Loading JSON is similar to loading CSV files, with one key difference: JSON attributes can be nested (objects within objects) and repeated (arrays of objects).
Infer JSON Schema Automatically
Start by inferring the schema from a sample file. The infer-schema command detects nested structures, column types, and generates a YAML configuration file.
starlake infer-schema --input incoming/starbake
This bootstraps the configuration file for the table under metadata/load/<domain>/. Review and customize it before loading. See the autoload format detection documentation for details on how JSON detection works.
JSON Format Options: JSON, JSON_FLAT, JSON_ARRAY
The format property in the metadata section determines how Starlake parses the JSON file.
| Format | Description | When to use |
|---|---|---|
JSON | One JSON object per line (newline-delimited JSON) | Files with nested or repeated fields |
JSON_FLAT | Flat JSON objects with no nesting or arrays | Faster parsing for simple, flat data |
JSON_ARRAY | A single JSON array containing multiple objects | Files that start with [ |
table:
pattern: "order.*.json"
metadata:
format: "JSON" # or "JSON_FLAT" for flat objects, "JSON_ARRAY" for arrays
writeStrategy:
type: "APPEND"
attributes:
- ...
During autoload, Starlake auto-detects the format: if the file starts with [, it uses JSON_ARRAY; if it starts with {, it uses JSON.
Define Nested and Array Attributes in YAML
JSON attributes can contain nested objects (struct) and arrays of objects. Define them in the attributes section using:
type: "struct"for nested objectsarray: truefor repeated elements (arrays)
Example: JSON with Nested Arrays
Given this JSON record:
{
"order_id": 1,
"order_date": "2021-01-01",
"order_lines": [
{
"line_id": 1,
"product_id": 1,
"quantity": 2
},
{
"line_id": 2,
"product_id": 2,
"quantity": 3
}
]
}
The YAML configuration defines the nested structure:
table:
pattern: "order.*.json"
metadata:
format: "JSON"
writeStrategy:
type: "APPEND"
attributes:
- name: "order_id"
type: "integer"
- name: "order_date"
type: "date"
- name: "order_lines"
type: "struct"
array: true
attributes:
- name: "line_id"
type: "integer"
- name: "product_id"
type: "integer"
- name: "quantity"
type: "integer"
You can nest multiple levels deep. Each struct attribute can contain its own attributes list, with further struct or array definitions.
Warehouse Support for Nested Attributes
Not all warehouses support nested types natively:
| Warehouse | Nested support |
|---|---|
| BigQuery | Native STRUCT and ARRAY types |
| Databricks | Native STRUCT and ARRAY types |
| Snowflake | VARIANT columns |
| Redshift | Requires flattening before loading |
| DuckDB | Native STRUCT and ARRAY types |
Frequently Asked Questions
What JSON formats does Starlake support?
Starlake supports three JSON formats: JSON (one object per line), JSON_FLAT (flat objects without nesting, faster parsing), and JSON_ARRAY (a single array of objects).

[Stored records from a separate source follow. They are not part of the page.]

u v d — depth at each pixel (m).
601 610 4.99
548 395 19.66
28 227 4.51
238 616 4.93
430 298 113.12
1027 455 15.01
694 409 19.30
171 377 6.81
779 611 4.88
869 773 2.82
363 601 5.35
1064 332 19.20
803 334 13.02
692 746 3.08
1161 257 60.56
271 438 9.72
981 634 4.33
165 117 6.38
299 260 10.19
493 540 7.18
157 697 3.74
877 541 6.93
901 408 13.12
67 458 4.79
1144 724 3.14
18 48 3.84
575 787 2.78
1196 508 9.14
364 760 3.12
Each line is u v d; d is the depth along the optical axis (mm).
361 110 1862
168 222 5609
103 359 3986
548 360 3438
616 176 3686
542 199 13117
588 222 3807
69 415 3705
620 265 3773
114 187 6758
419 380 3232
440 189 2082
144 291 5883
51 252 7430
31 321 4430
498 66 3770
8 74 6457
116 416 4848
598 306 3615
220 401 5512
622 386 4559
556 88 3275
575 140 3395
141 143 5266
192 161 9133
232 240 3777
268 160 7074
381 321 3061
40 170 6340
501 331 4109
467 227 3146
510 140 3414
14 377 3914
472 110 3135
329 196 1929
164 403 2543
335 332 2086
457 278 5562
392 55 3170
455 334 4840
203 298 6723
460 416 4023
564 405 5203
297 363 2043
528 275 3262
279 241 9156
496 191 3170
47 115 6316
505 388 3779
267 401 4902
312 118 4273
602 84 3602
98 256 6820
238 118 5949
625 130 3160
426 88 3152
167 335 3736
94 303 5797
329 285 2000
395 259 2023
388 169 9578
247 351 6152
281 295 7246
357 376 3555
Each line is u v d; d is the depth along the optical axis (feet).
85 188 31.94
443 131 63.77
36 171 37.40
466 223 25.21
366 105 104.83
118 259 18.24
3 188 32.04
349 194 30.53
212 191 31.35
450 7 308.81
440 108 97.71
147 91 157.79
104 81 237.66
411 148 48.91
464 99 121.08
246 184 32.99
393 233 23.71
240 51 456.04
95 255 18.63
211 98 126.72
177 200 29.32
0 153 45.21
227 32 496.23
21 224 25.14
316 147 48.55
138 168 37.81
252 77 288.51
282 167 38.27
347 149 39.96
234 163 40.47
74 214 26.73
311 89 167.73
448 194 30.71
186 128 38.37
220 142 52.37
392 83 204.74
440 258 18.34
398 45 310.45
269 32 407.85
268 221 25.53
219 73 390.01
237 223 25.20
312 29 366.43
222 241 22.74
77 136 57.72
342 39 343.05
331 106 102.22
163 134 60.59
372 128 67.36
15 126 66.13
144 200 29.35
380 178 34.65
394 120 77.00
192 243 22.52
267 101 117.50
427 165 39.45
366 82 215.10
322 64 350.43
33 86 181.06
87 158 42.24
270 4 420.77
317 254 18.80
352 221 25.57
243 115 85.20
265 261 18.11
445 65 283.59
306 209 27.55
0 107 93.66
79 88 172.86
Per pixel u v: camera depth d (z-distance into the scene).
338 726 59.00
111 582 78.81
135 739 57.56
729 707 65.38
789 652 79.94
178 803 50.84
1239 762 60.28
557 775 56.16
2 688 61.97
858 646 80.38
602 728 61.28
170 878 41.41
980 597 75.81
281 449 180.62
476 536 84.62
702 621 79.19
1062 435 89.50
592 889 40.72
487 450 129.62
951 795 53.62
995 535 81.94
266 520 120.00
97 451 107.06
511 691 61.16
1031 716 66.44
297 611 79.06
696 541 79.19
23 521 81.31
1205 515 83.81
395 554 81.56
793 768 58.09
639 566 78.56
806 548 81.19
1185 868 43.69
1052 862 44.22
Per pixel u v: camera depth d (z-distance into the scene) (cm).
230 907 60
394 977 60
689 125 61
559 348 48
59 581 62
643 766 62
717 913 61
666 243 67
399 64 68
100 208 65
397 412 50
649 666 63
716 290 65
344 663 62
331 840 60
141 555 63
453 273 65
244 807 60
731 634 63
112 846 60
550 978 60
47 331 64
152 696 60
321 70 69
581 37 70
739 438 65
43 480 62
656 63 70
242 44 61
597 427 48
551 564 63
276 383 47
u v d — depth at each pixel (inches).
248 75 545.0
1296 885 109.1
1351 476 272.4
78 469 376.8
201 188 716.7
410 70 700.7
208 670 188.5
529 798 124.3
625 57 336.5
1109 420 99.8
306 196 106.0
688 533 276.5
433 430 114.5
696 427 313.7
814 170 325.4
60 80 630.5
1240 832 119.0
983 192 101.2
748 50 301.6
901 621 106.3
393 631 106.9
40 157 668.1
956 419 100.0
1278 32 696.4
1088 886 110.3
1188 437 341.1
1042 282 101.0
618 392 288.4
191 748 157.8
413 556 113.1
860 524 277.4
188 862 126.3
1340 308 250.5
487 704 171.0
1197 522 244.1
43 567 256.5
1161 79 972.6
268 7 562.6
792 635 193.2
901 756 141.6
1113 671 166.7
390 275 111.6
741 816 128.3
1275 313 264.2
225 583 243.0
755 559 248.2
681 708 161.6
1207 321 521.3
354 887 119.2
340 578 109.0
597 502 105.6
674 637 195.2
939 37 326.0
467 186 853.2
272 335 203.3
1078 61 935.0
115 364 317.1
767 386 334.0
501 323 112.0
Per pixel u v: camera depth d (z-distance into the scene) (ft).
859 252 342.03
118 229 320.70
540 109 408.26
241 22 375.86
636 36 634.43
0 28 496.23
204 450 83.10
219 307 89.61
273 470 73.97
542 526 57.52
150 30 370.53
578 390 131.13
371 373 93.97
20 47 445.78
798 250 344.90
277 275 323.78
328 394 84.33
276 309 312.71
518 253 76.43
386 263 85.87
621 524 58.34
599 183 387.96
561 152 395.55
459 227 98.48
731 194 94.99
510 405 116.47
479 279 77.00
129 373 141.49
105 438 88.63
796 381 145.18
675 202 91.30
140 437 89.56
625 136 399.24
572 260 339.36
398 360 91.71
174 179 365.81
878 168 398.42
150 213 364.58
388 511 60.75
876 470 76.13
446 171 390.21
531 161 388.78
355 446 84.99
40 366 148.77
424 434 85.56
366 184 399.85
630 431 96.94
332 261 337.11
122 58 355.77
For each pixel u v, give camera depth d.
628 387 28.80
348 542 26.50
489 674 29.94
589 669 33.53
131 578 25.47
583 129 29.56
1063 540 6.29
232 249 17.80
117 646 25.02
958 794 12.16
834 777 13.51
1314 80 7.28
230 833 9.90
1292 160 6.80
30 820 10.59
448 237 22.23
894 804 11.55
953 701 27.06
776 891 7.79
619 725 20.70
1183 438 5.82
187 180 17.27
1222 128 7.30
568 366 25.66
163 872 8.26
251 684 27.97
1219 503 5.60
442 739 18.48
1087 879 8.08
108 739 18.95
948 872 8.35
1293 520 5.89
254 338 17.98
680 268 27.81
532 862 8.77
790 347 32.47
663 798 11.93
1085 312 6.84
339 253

How do I load a JSON file with nested attributes?
Define nested attributes using type: "struct" in the YAML schema. For repeated (array) attributes, add array: true to the attribute definition.
What is the difference between JSON and JSON_FLAT in Starlake?
JSON_FLAT is optimized for files where no object contains nested or repeated fields. It parses faster than JSON. Use JSON when your data has nested structures.
How does Starlake detect if a JSON file is an array?
During autoload, Starlake checks the first character of the file. If it starts with [, the format is JSON_ARRAY. If it starts with {, the format is JSON.
Can I load JSON files with mixed nesting levels?
Yes. Define each nesting level in the attributes section using type: "struct" for objects and array: true for arrays of objects.
How do I infer the schema of a JSON file?
Run starlake infer-schema --input incoming/<domain>. The command detects nested structures and generates the corresponding YAML configuration.
Which data warehouses support nested JSON attributes?
BigQuery and Databricks natively support nested and repeated attributes (STRUCT and ARRAY types). Snowflake supports them via VARIANT columns. Warehouses like Redshift require flattening.
What write strategies are available for JSON loading?
All Starlake write strategies work with JSON files: APPEND, OVERWRITE, OVERWRITE_BY_PARTITION, UPSERT_BY_KEY, UPSERT_BY_KEY_AND_TIMESTAMP, and SCD2.